Alrededor de las seis de la mañana, Nathan Boone contempló el cielo por encima de las instalaciones del centro de investigación y vio una brumosa franja de sol. Boone tenía la ropa y la piel cubiertas de hollín. El incendio de los túneles estaba aparentemente controlado, pero una densa y negra humareda que apestaba a productos químicos seguía saliendo por los conductos de ventilación. Parecía como si el terreno ardiera.

En el cuadrilátero se veían estacionados varios coches de bomberos y de la policía. Por la noche, sus centelleantes luces de emergencia habían resultado llamativas e imperiosas, pero a la luz del amanecer parpadeaban débilmente. Del vehículo cisterna salían gruesas mangueras de lona parecidas a enormes serpientes que llegaban hasta los tubos de ventilación. Algunas seguían enviando agua a los niveles inferiores mientras un grupo de bomberos de ennegrecidos rostros descansaba y tomaba café en tazas de plástico.

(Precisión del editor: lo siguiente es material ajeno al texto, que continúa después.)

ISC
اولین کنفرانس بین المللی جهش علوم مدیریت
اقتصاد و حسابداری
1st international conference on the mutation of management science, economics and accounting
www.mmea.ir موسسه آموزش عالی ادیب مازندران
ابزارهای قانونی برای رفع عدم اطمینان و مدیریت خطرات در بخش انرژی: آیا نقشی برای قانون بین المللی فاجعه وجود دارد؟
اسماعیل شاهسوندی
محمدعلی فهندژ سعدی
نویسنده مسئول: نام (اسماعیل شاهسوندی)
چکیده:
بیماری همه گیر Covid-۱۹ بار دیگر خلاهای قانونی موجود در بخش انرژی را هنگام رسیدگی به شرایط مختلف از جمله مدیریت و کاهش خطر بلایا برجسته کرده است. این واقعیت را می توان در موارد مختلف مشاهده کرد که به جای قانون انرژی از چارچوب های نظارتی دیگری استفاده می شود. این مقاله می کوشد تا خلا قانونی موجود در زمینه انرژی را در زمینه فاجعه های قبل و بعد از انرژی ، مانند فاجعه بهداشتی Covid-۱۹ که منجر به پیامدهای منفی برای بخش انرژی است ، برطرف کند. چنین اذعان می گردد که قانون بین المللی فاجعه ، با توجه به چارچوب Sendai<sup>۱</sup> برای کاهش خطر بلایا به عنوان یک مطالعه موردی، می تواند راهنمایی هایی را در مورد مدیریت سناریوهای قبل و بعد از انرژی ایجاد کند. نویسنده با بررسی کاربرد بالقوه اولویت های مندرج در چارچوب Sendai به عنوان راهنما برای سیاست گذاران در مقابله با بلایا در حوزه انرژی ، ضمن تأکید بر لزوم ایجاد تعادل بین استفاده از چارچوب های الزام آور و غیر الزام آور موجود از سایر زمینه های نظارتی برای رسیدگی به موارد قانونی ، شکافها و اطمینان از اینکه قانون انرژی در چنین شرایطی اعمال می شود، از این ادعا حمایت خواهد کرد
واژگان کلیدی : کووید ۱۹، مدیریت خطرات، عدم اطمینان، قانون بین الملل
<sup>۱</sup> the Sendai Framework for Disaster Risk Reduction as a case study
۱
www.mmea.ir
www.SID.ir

Un par de horas antes, Boone había hecho una evaluación general de la situación. La explosión en los túneles y el consiguiente fallo eléctrico había causado daños prácticamente en todos los edificios. Según parecía, el ordenador cuántico se había desconectado y parte de sus mecanismos habían quedado destruidos. Un joven técnico informático le había comentado que se tardaría entre nueve meses y un año en tenerlo todo a punto de nuevo. Los sótanos estaban inundados; y todos los laboratorios y oficinas ennegrecidos por el humo. Uno de los refrigeradores computarizados del laboratorio de investigación genética había dejado de funcionar, con lo que varios experimentos con especímenes de segmentados se habían echado a perder.